Tunisie/ Division du peuple : Est-ce un signe de démocratie, ou un risque d’affrontement ? (Reportage)

04-10-2021

Depuis plusieurs semaines, les manifestations pro et anti Saïed se relayent sur l’Avenue Habib Bourguiba. Tantôt ceux qui appuient les mesures exceptionnelles prises par le chef de l’Etat au soir du 25 juillet et tantôt ceux qui, au contraire, crient au coup d’Etat et à une manœuvre pour un retour à la dictature. Le peuple tunisien semble être divisé en deux camps, lesquels s’opposent dans la rue à qui aura le plus grand rassemblement.

Assiste-t-on ici à une démonstration de démocratie ni plus ni moins, ou plus grave, à une division qui risquerait de dégénérer et de faire apparaître les premiers signes d’une guerre civile ?

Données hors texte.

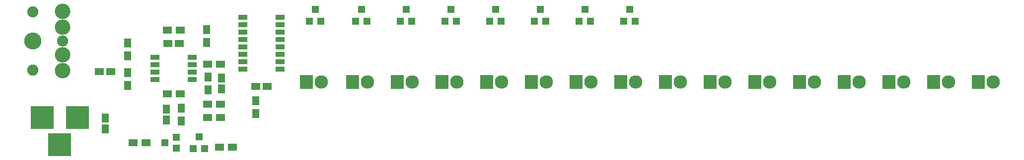
<source format=gbr>
G04 #@! TF.FileFunction,Soldermask,Top*
%FSLAX46Y46*%
G04 Gerber Fmt 4.6, Leading zero omitted, Abs format (unit mm)*
G04 Created by KiCad (PCBNEW 4.0.2-stable) date Saturday, August 27, 2016 'PMt' 12:15:44 PM*
%MOMM*%
G01*
G04 APERTURE LIST*
%ADD10C,0.100000*%
%ADD11R,1.600000X1.150000*%
%ADD12R,1.150000X1.600000*%
%ADD13R,3.900120X3.900120*%
%ADD14R,2.300000X2.400000*%
%ADD15C,2.300000*%
%ADD16C,1.898600*%
%ADD17O,2.940000X2.940000*%
%ADD18O,2.647900X2.647900*%
%ADD19R,1.200100X1.200100*%
%ADD20R,1.300000X1.600000*%
%ADD21R,1.600000X1.300000*%
%ADD22R,1.543000X0.908000*%
G04 APERTURE END LIST*
D10*
D11*
X77536000Y-113030000D03*
X79436000Y-113030000D03*
D12*
X71628000Y-113472000D03*
X71628000Y-111572000D03*
D11*
X52766000Y-110490000D03*
X50866000Y-110490000D03*
D12*
X62230000Y-118806000D03*
X62230000Y-116906000D03*
D11*
X62550000Y-105664000D03*
X64450000Y-105664000D03*
D12*
X51816000Y-120330000D03*
X51816000Y-118430000D03*
D13*
X47094140Y-118364000D03*
X41094660Y-118364000D03*
X44094400Y-123063000D03*
D14*
X86106000Y-112268000D03*
D15*
X88646000Y-112268000D03*
D14*
X147320000Y-112268000D03*
D15*
X149860000Y-112268000D03*
D14*
X93980000Y-112268000D03*
D15*
X96520000Y-112268000D03*
D14*
X154940000Y-112268000D03*
D15*
X157480000Y-112268000D03*
D14*
X101600000Y-112268000D03*
D15*
X104140000Y-112268000D03*
D14*
X162560000Y-112268000D03*
D15*
X165100000Y-112268000D03*
D14*
X109220000Y-112268000D03*
D15*
X111760000Y-112268000D03*
D14*
X170180000Y-112268000D03*
D15*
X172720000Y-112268000D03*
D14*
X116840000Y-112268000D03*
D15*
X119380000Y-112268000D03*
D14*
X177800000Y-112268000D03*
D15*
X180340000Y-112268000D03*
D14*
X124460000Y-112268000D03*
D15*
X127000000Y-112268000D03*
D14*
X185420000Y-112268000D03*
D15*
X187960000Y-112268000D03*
D14*
X132080000Y-112268000D03*
D15*
X134620000Y-112268000D03*
D14*
X193040000Y-112268000D03*
D15*
X195580000Y-112268000D03*
D14*
X139700000Y-112268000D03*
D15*
X142240000Y-112268000D03*
D14*
X200660000Y-112268000D03*
D15*
X203200000Y-112268000D03*
D16*
X39527480Y-100256340D03*
X39527480Y-110253780D03*
X44528740Y-105255060D03*
D17*
X39527480Y-105255060D03*
D18*
X44528740Y-102857300D03*
X44528740Y-107655360D03*
X44528740Y-110355380D03*
X44528740Y-100157280D03*
D19*
X86680000Y-101838760D03*
X88580000Y-101838760D03*
X87630000Y-99839780D03*
X94554000Y-101838760D03*
X96454000Y-101838760D03*
X95504000Y-99839780D03*
X102174000Y-101838760D03*
X104074000Y-101838760D03*
X103124000Y-99839780D03*
X109794000Y-101838760D03*
X111694000Y-101838760D03*
X110744000Y-99839780D03*
X117414000Y-101838760D03*
X119314000Y-101838760D03*
X118364000Y-99839780D03*
X125034000Y-101838760D03*
X126934000Y-101838760D03*
X125984000Y-99839780D03*
X132654000Y-101838760D03*
X134554000Y-101838760D03*
X133604000Y-99839780D03*
X140274000Y-101838760D03*
X142174000Y-101838760D03*
X141224000Y-99839780D03*
D20*
X69088000Y-103294000D03*
X69088000Y-105494000D03*
D21*
X69258000Y-109220000D03*
X71458000Y-109220000D03*
D20*
X69342000Y-113622000D03*
X69342000Y-111422000D03*
X77470000Y-117686000D03*
X77470000Y-115486000D03*
D21*
X71458000Y-116078000D03*
X69258000Y-116078000D03*
X69258000Y-118364000D03*
X71458000Y-118364000D03*
D20*
X55626000Y-105580000D03*
X55626000Y-107780000D03*
X55626000Y-110660000D03*
X55626000Y-112860000D03*
D21*
X64600000Y-114300000D03*
X62400000Y-114300000D03*
D20*
X64770000Y-116756000D03*
X64770000Y-118956000D03*
D21*
X62400000Y-103378000D03*
X64600000Y-103378000D03*
X58758000Y-122682000D03*
X56558000Y-122682000D03*
D22*
X66675000Y-108077000D03*
X66675000Y-109347000D03*
X66675000Y-110617000D03*
X66675000Y-111887000D03*
X60325000Y-111887000D03*
X60325000Y-110617000D03*
X60325000Y-109347000D03*
X60325000Y-108077000D03*
X75311000Y-110109000D03*
X75311000Y-107569000D03*
X75311000Y-106299000D03*
X75311000Y-105029000D03*
X75311000Y-103759000D03*
X75311000Y-102489000D03*
X75311000Y-101219000D03*
X81661000Y-101219000D03*
X81661000Y-102489000D03*
X81661000Y-103759000D03*
X81661000Y-105029000D03*
X81661000Y-106299000D03*
X81661000Y-107569000D03*
X81661000Y-108839000D03*
X81661000Y-110109000D03*
X75311000Y-108839000D03*
D19*
X66868000Y-123682760D03*
X68768000Y-123682760D03*
X67818000Y-121683780D03*
D21*
X71290000Y-123444000D03*
X73490000Y-123444000D03*
D19*
X63992760Y-123632000D03*
X63992760Y-121732000D03*
X61993780Y-122682000D03*
M02*

</source>
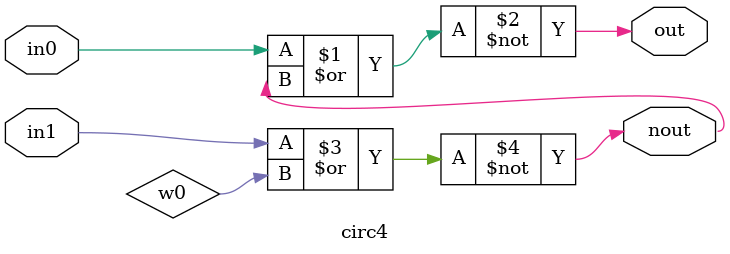
<source format=v>
module circ4(in0, in1, out, nout);
    
  input in1;
  input in0;

  output out;
  output nout;

  nor #(7) (out, in0, nout);  
  nor #(7) (nout, in1, w0);
    
  endmodule

</source>
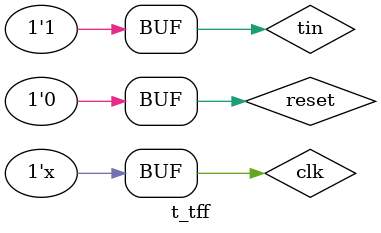
<source format=v>
 module tff(q,qn,clk,reset,tin);
  
  output reg q,qn;
  input clk, reset, tin;
  
  always @(negedge clk)
  begin
    if(reset==1'b1)
      begin
      q=1'b0;
      qn=1'b1;
    end
  else if(tin==1'b0)
    begin
      q=q;
      qn= ~q;
    end 
  else if(tin==1'b1)
    begin
      q=~q;
      qn=~q;
    end
  end
  endmodule
  
  //tst bnch
module t_tff();
  
  wire q,qn;
  reg clk, reset, tin;
  
  tff a1(q,qn,clk,reset,tin);
  
  always
  begin
    #10;
    clk=~clk;
  end
  
  initial
  begin
    clk=1'b0;
  reset=1'b1;
  #100;
  reset=1'b0;
  #50;
  tin=1'b0;
  #50;
  tin=1'b1;
  #50;   
end
endmodule
  
</source>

Au lendemain de la grande manifestation qui a eu lieu le dimanche sur la principale artère de la capitale, nous avons adressé, ce lundi 04 octobre, cette question aux Tunisiens.

Nous avons recueilli leur avis sur la nomination, il y a quelques jours, de Najla Bouden à la tête du prochain gouvernement.

Culture démocratique

La plupart des Tunisiens que nous avons pu interroger, estime que les dernières manifestations des pros et anti Kais Saied font preuve d’une culture démocratique ancrée dans la société tunisienne. « Ceci ne peut être qu’un indicateur positif, puisqu’aucun partisan n’a été opprimé en exerçant son droit de s’exprimer librement dans un cadre légal. Les autorités ont ainsi bien joué leur rôle en assurant la sécurité des manifestants », a souligné un des passants.

En revanche ce dernier craint que cette polarisation d’opinion ne devienne plus extrême engendrant ainsi la division du peuple. « Depuis la révolution, nous avons assisté à la naissance d’une nouvelle catégorisation sociale selon les tendances politiques de chacun. A cause de l’influence politique des partis et des médias, l’unité des Tunisiens est mise en péril », analyse-t-il.

Un cadre de banque à la retraite rappelle, quant à lui, que la démocratie est basée sur la divergence d’opinions. «  C’est la règle du jeu. Le fait que les Tunisiens soient instruits, nous a sauvés d’un éventuel glissement vers une guerre civile,  menée par deux camps, ceux qui approuvent les mesures exceptionnelles de Kais Saied, et ceux qui accusent le président de la République de s’arroger les pleins pouvoirs ».

Les médias ne cessent d’alimenter la dissension et les tiraillements politiques provoquant ainsi l’indignation, au lieu d’adopter un discours qui  favroise l’unité et qui met la stabilité et l’intérêt du pays en premier, souligne-t-il.

Éviter les querelles partisanes

Sur un autre sujet, concernant les priorités de la nouvelle cheffe du gouvernement Nejla Bouden, la première femme à occuper ce poste en Tunisie et dans le monde arabe, ce banquier à la retraite a recommandé de s’attaquer aux questions prioritaires : « Revaloriser le travail et la productivité notamment dans la fonction publique, combattre la contrebande en la réintégrant dans le circuit  légal, et réduire le taux de chômage des diplômés ».

Pour d’autres,  les priorités de Nejla Bouden sont d’ordre social et économique. Comme ce citoyen qui a invité la future cheffe du gouvernement à éviter les querelles partisanes, pour se concentrer sur des objectifs communs du peuple. Pour lui, la société tunisienne a besoin d’être plus soudée. Le gouvernement doit travailler dans ce sens, et déjouer toute tentative de querelle partisane ».

D’autres sont moins enthousiastes par cette désignation. « En ce moment le pays a besoin d’un expert en économie, pour nous sortir du surendettement. Pourtant, Kais Saied a choisi une diplômée en géologie, pour gérer deux crises sans précédent, sanitaire et économique. Il s’agit d’un trop plein de responsabilités, pour une femme », dénonce-t-il.

Pour notre interlocuteur, qui s’attendait à ce qu’un homme avec une expérience en finances,  soit  à la tête du prochain gouvernement, une femme ne saurait pas remplir cette responsabilité. « Nous savons tous la place de la femme dans notre société. J’ai des doutes qu’elle puisse réussir à gérer ce poste managérial », extime-t-il.